Corvallis, Ore.– More than a month before a game-changing detection of a short gamma-ray burst – a finding announced today – scientists at Oregon State University predicted such a discovery would occur.
Scientists from U.S. and European collaborations converged on the National Press Club in Washington, D.C., today to say they’ve detected an X-ray/gamma-ray flash that coincided with a burst of gravitational waves, followed by visible light from a new cosmic explosion called a kilonova.
Gravitational waves were first detected in September 2015, and that too was a red-letter event in physics and astronomy; it confirmed one of the main predictions of Albert Einstein’s 1915 general theory of relativity and earned a Nobel prize for the scientists who discovered them.

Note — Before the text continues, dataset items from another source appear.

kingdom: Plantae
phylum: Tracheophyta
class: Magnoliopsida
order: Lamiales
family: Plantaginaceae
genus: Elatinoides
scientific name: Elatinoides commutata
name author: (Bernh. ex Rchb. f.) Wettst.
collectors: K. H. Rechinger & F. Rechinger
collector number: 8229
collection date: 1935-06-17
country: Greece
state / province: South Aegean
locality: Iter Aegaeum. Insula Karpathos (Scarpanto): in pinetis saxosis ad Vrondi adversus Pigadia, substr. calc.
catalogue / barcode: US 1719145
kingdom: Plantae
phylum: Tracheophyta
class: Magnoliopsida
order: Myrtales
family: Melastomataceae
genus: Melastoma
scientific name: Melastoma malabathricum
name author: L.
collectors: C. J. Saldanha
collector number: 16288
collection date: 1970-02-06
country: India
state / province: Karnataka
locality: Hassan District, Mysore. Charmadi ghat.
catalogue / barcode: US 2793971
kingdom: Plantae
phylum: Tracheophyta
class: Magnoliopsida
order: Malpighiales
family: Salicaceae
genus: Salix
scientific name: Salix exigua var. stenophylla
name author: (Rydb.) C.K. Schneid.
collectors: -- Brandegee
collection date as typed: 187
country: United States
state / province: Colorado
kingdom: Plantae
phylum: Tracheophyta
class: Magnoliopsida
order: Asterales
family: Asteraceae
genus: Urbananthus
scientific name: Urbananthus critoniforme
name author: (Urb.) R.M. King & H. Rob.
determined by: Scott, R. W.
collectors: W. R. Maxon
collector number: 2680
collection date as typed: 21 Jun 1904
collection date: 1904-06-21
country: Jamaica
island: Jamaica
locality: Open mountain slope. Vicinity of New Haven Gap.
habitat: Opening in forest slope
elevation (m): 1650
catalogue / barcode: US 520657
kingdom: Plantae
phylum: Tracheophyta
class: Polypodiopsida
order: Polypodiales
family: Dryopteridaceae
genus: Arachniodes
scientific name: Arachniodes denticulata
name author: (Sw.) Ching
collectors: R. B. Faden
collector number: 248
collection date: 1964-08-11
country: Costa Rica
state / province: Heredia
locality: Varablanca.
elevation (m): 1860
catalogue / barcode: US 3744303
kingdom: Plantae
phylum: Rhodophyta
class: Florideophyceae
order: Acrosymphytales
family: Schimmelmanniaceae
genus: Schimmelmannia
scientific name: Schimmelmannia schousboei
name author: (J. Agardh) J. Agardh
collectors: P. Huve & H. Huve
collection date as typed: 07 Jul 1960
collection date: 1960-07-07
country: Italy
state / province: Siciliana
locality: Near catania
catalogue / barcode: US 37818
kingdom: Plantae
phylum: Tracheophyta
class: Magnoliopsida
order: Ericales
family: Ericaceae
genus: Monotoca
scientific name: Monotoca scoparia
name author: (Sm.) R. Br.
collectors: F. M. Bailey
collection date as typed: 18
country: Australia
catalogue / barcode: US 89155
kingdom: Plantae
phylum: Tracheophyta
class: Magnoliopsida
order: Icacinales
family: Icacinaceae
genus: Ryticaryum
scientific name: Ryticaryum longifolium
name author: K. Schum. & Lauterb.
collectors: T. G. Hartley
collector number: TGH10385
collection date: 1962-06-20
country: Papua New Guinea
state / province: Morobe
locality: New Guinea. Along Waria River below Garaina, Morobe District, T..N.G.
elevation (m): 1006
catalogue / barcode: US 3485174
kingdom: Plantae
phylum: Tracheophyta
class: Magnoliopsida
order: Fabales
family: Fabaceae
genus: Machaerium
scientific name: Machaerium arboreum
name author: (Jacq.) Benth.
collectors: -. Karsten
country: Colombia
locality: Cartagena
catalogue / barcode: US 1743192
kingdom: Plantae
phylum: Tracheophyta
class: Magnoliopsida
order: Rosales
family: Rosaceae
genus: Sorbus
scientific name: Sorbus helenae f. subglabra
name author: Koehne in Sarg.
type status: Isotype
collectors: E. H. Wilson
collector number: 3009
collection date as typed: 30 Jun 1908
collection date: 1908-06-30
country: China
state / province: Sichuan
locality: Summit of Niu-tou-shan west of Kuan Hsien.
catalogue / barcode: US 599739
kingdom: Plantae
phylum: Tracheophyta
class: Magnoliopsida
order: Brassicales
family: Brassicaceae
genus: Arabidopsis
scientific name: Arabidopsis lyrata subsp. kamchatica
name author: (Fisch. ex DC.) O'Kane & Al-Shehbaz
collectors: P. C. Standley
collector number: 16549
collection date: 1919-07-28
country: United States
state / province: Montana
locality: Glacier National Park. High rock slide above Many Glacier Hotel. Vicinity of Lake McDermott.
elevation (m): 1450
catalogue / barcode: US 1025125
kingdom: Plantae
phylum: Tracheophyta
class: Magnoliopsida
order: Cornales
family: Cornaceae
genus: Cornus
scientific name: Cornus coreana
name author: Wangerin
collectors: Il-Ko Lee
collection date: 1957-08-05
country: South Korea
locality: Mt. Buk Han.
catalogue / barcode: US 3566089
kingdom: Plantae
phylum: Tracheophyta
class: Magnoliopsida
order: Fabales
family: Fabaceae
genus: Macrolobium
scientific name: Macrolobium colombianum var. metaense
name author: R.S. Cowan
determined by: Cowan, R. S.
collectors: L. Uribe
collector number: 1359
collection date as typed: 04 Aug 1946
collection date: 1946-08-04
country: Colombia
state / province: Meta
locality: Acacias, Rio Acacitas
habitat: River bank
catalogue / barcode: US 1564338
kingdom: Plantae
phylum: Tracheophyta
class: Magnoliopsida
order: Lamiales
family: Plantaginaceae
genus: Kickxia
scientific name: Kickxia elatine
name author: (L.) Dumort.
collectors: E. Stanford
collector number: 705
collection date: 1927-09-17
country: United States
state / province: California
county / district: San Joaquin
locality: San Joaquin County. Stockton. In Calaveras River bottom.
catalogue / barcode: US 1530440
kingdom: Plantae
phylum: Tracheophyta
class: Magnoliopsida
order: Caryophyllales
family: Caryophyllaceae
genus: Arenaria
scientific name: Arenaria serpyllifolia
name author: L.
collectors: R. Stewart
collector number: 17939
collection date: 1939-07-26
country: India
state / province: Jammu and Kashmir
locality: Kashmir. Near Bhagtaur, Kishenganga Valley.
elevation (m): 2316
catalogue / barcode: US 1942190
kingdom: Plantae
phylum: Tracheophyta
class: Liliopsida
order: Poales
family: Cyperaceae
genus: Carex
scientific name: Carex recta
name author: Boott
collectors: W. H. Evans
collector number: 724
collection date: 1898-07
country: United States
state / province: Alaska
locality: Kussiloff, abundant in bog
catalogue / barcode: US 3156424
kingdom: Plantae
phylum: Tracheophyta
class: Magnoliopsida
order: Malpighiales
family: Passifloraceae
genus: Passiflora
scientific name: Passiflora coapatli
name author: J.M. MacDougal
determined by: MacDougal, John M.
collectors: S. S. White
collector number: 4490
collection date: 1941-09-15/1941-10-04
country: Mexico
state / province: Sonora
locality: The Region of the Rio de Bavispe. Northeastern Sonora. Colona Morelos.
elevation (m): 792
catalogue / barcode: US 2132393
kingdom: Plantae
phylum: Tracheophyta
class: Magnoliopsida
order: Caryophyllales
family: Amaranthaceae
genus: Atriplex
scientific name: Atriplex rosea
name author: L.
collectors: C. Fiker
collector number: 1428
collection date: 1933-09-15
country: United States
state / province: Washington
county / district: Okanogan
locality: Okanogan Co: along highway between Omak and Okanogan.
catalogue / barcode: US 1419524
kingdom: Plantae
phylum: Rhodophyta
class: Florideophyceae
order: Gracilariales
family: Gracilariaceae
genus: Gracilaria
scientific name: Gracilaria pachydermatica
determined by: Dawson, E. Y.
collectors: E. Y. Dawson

“A simultaneous detection of gamma rays and gravitational waves from the same place in the sky is a major milestone in our understanding of the universe,” said Davide Lazzati, a theoretical astrophysicist in the Department of Physics. “The gamma rays allow for a precise localization of where the gravitational waves are coming from, and the combined information from gravitational and electromagnetic radiation allows scientists to probe the binary neutron star system that’s responsible in unprecedented ways. We can tell things like which galaxy the waves come from, if there are other stars nearby, and whether or not the waves are followed by visible radiation after a few hours or days.”
On July 6, Lazzati’s team of theorists had published a paper predicting that, contrary to earlier estimates by the astrophysics community, short gamma-ray bursts associated with the gravitational emission of binary neutron star coalescence could be detected – whether or not the gamma-ray burst was pointing at Earth.
The paper appeared in the journal Monthly Notices of the Royal Astronomical Society.
Collaborators from the Laser Interferometer Gravitational-Wave Observatory, known as LIGO, and the European Gravitational Observatory’s Virgo team on Aug. 17, 2017, detected gravitational waves – ripples in the fabric of space-time – produced by the coalescence of two neutron stars.
Roughly two seconds later, NASA’s Fermi Gamma-ray Space Telescope detected a short flash of X- and gamma rays from the same location in the sky.
“The Fermi transient is more than 1,000 times weaker than a ‘normal’ short gamma-ray burst and has the characteristics that we predicted,” Lazzati said. “No other prediction of such flashes had been made. Just by pen and paper almost, we could say hey, we might see the bursts, even if they’re not in a configuration that makes them obvious.”